Stored items:
────

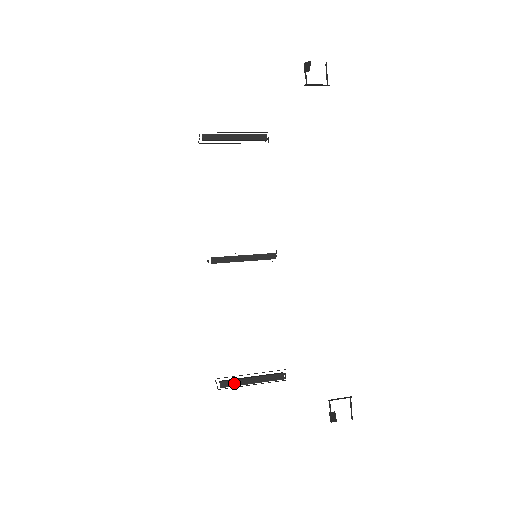
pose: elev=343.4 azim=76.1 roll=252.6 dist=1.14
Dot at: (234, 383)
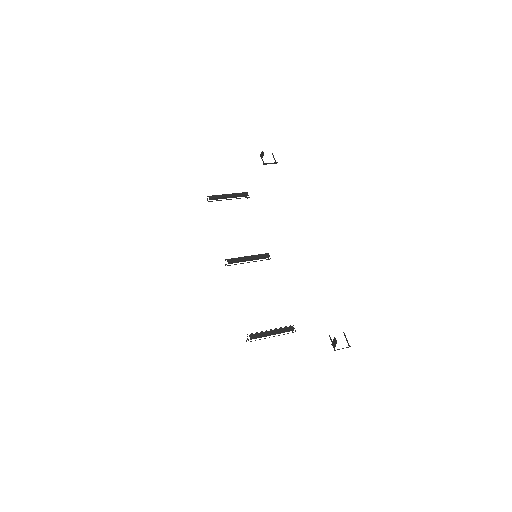
Dot at: (259, 335)
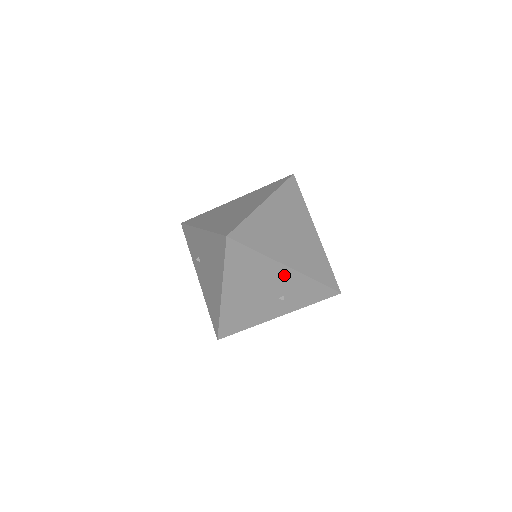
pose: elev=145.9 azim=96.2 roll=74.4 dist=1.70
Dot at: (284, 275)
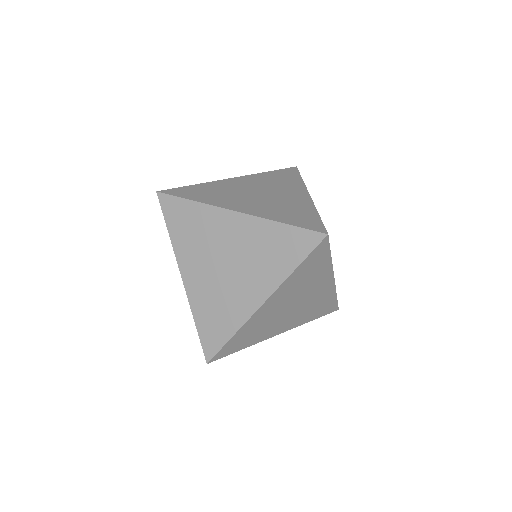
Dot at: occluded
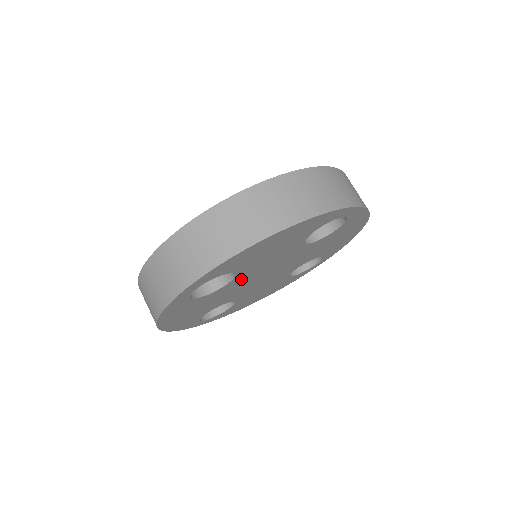
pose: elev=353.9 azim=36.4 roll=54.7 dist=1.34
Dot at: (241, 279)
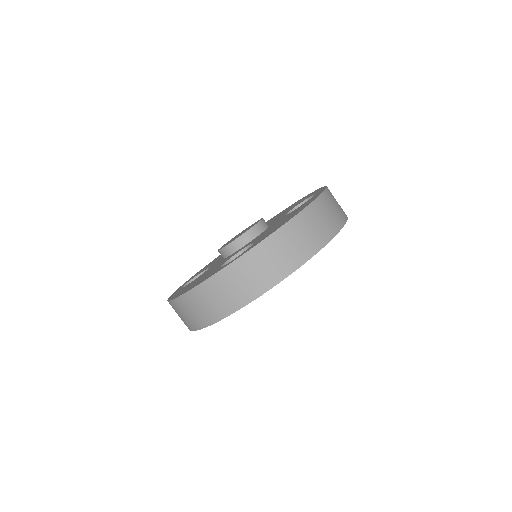
Dot at: occluded
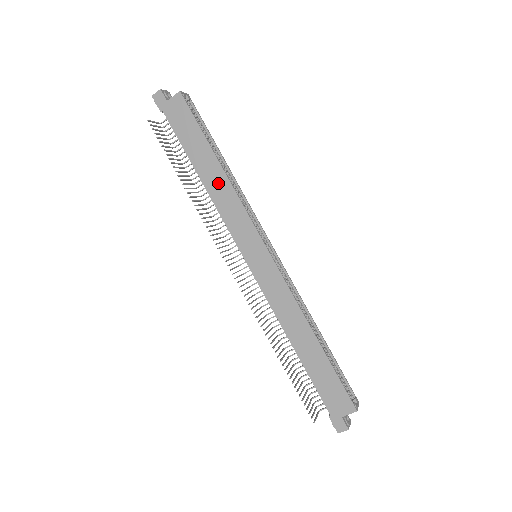
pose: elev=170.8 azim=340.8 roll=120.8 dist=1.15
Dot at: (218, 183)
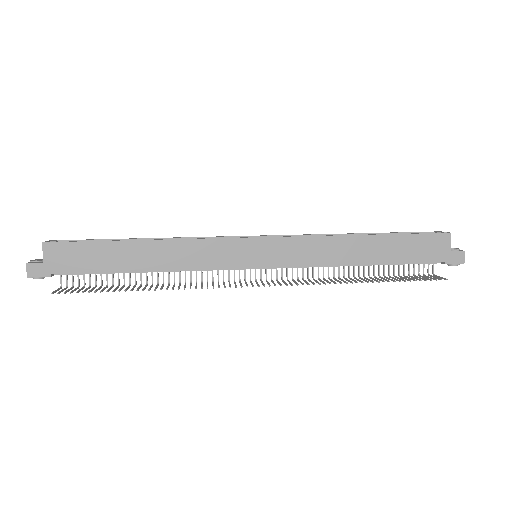
Dot at: (162, 253)
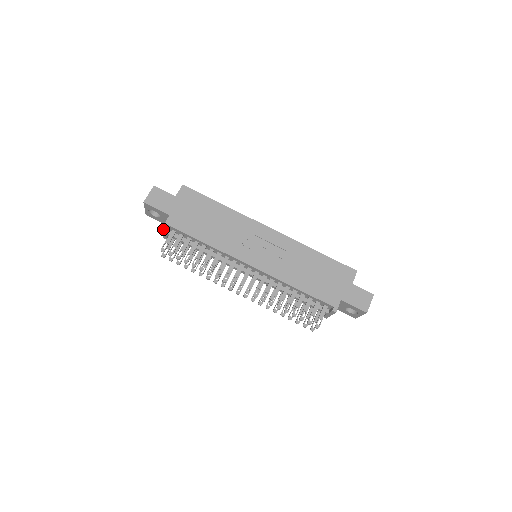
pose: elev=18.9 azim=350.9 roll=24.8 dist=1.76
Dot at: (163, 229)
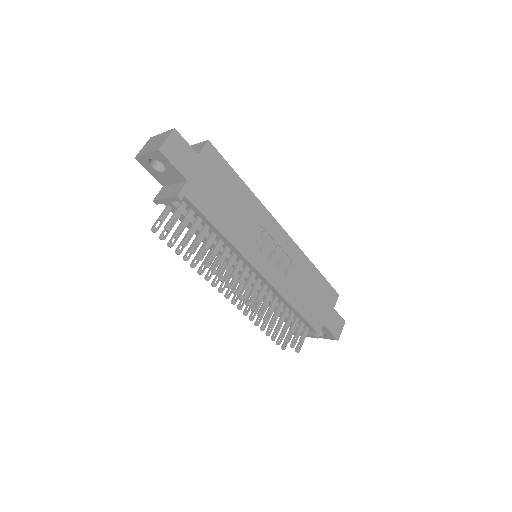
Dot at: (173, 197)
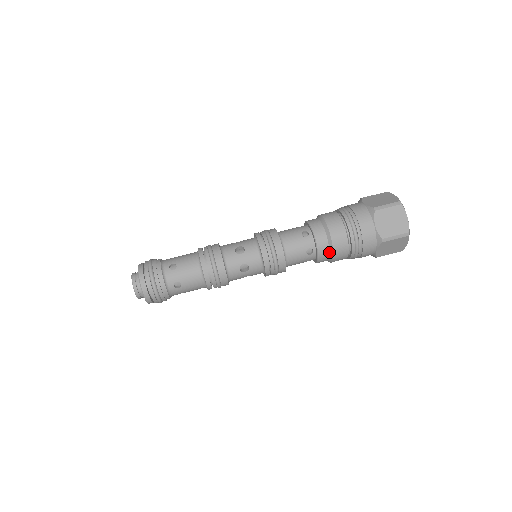
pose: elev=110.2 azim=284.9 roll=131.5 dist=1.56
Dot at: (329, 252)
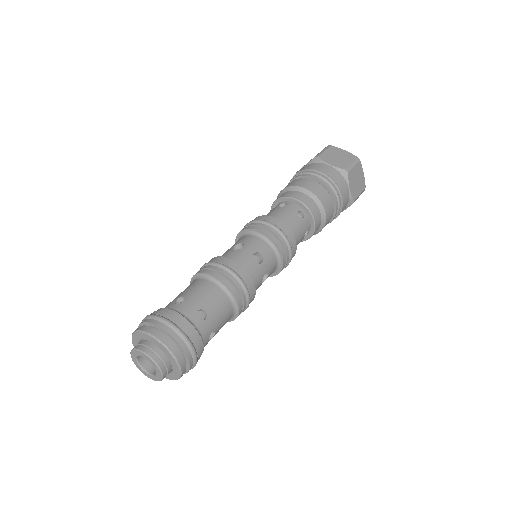
Dot at: (317, 206)
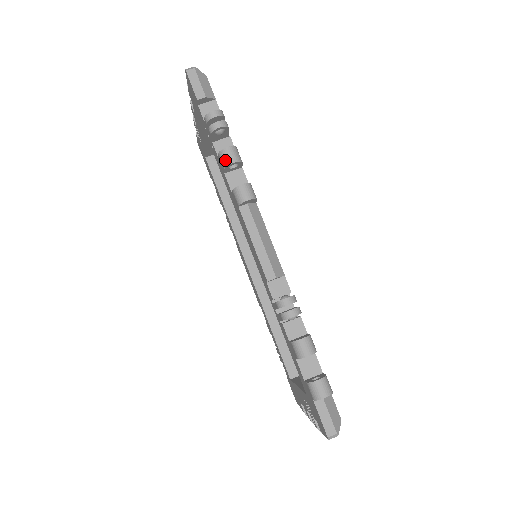
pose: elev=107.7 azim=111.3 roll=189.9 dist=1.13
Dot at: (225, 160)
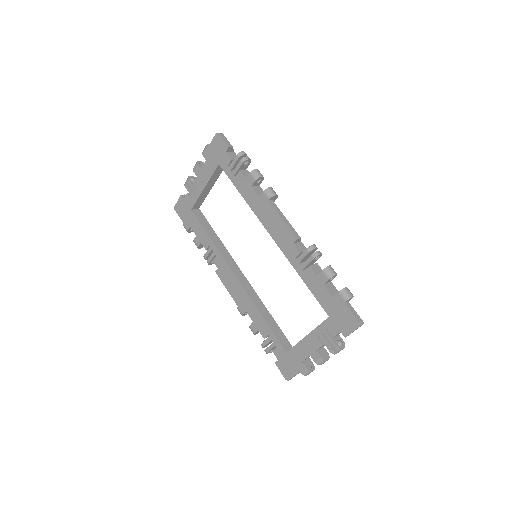
Dot at: (256, 175)
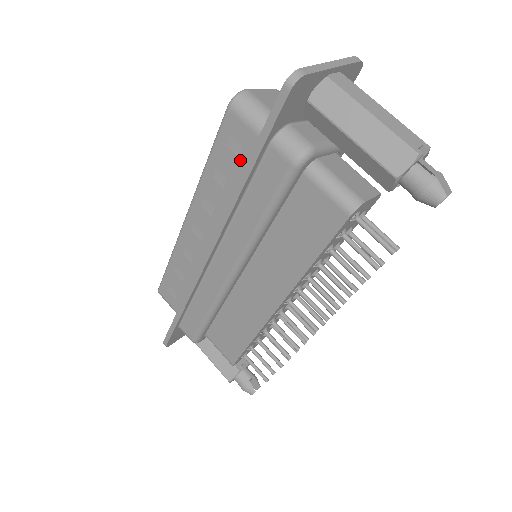
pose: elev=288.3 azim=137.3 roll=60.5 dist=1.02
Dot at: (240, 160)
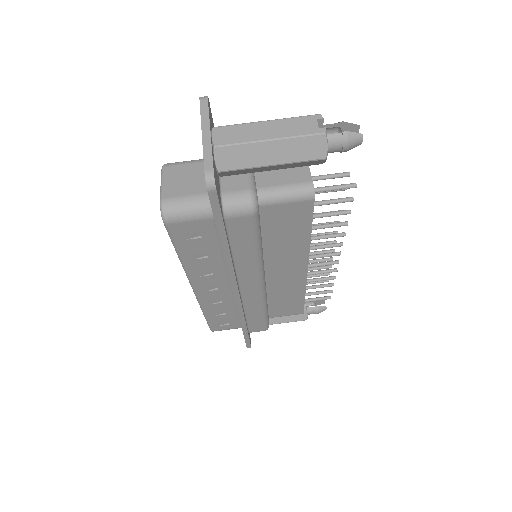
Dot at: (206, 238)
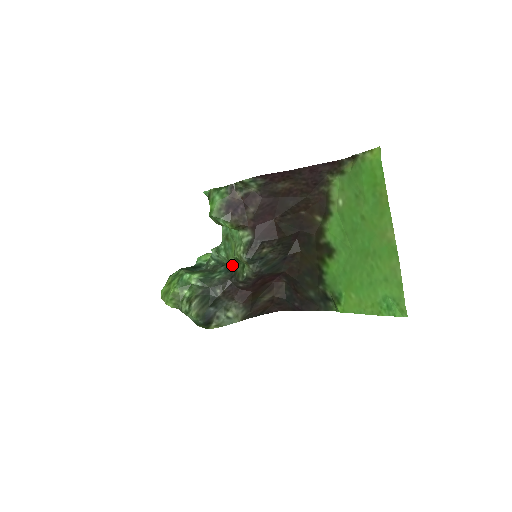
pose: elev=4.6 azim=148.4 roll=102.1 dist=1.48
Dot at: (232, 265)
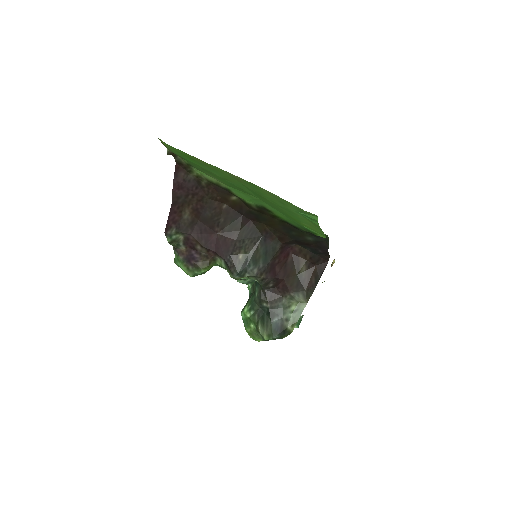
Dot at: occluded
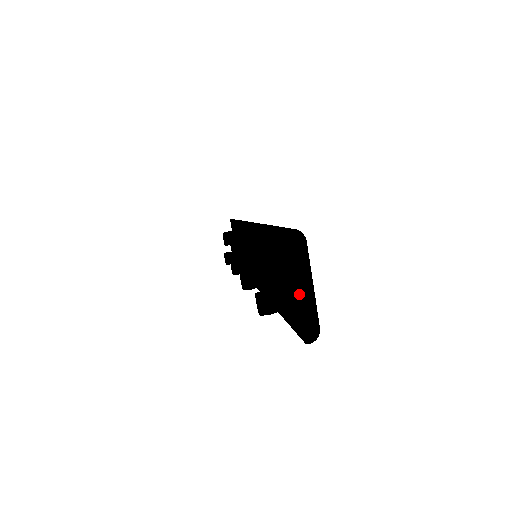
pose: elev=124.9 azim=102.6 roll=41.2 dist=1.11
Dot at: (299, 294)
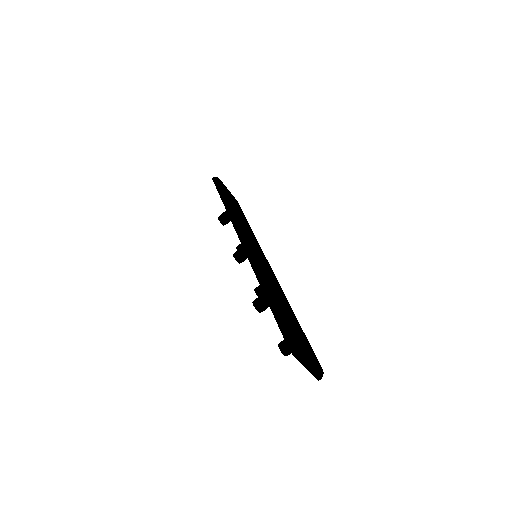
Dot at: (306, 367)
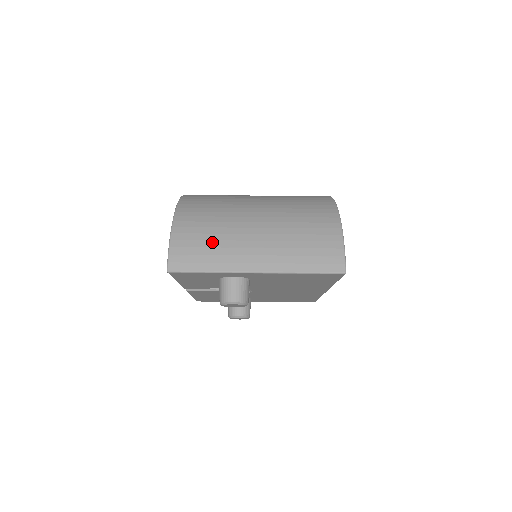
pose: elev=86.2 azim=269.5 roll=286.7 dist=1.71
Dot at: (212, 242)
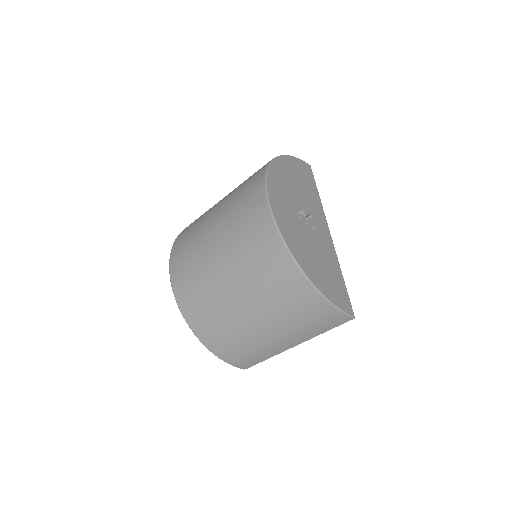
Dot at: (251, 352)
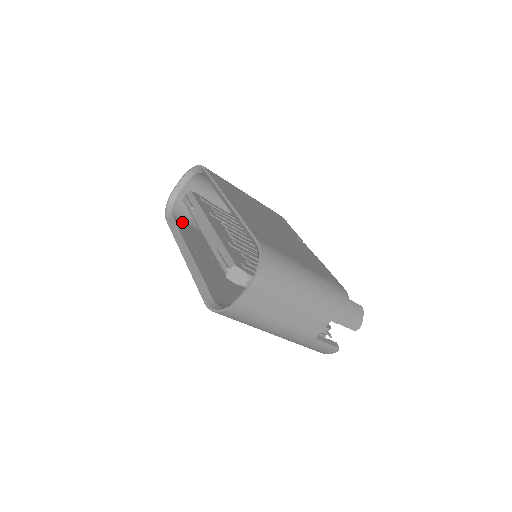
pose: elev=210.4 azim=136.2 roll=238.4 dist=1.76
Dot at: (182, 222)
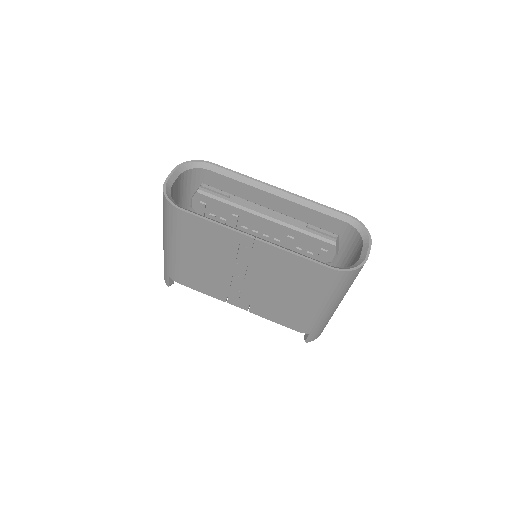
Dot at: occluded
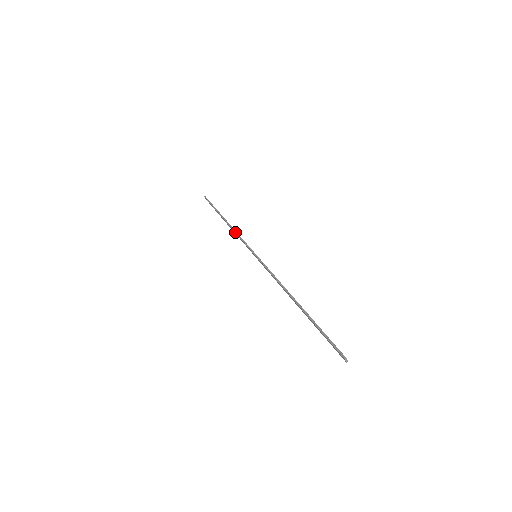
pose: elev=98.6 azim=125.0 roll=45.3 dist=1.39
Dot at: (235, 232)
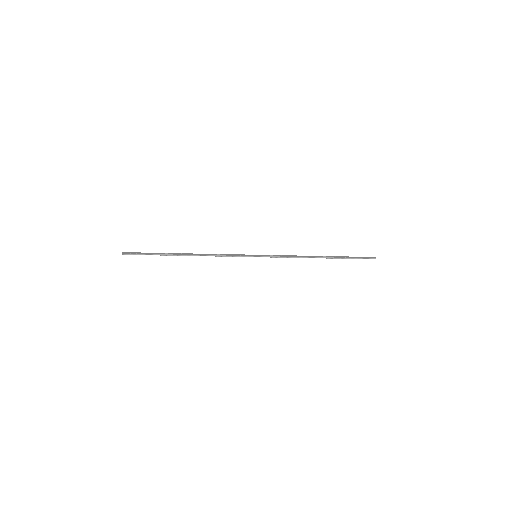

────

TASK DETAILS:
Reproduce the lines of every record with "pose" swapped for "camera" and everything else left as it is. Omit the pictures from your answer.

IN RESPONSE:
camera: elev=343.4 azim=76.1 roll=252.6 dist=1.14
Dot at: (234, 383)
Dot at: (259, 335)
camera: elev=145.9 azim=96.2 roll=74.4 dist=1.70
Dot at: (284, 275)
Dot at: occluded
camera: elev=353.9 azim=36.4 roll=54.7 dist=1.34
Dot at: (241, 279)
Dot at: occluded
camera: elev=170.8 azim=340.8 roll=120.8 dist=1.15
Dot at: (218, 183)
Dot at: (162, 253)
camera: elev=18.9 azim=350.9 roll=24.8 dist=1.76
Dot at: (163, 229)
Dot at: (173, 197)
camera: elev=110.2 azim=284.9 roll=131.5 dist=1.56
Dot at: (329, 252)
Dot at: (317, 206)
camera: elev=107.7 azim=111.3 roll=189.9 dist=1.13
Dot at: (225, 160)
Dot at: (256, 175)
camera: elev=288.3 azim=137.3 roll=60.5 dist=1.02
Dot at: (240, 160)
Dot at: (206, 238)
camera: elev=4.6 azim=148.4 roll=102.1 dist=1.48
Dot at: (232, 265)
Dot at: occluded
camera: elev=124.9 azim=102.6 roll=41.2 dist=1.11
Dot at: (299, 294)
Dot at: (306, 367)
camera: elev=86.2 azim=269.5 roll=286.7 dist=1.71
Dot at: (212, 242)
Dot at: (251, 352)
camera: elev=210.4 azim=136.2 roll=238.4 dist=1.76
Dot at: (182, 222)
Dot at: occluded
camera: elev=98.6 azim=125.0 roll=45.3 dist=1.39
Dot at: (235, 232)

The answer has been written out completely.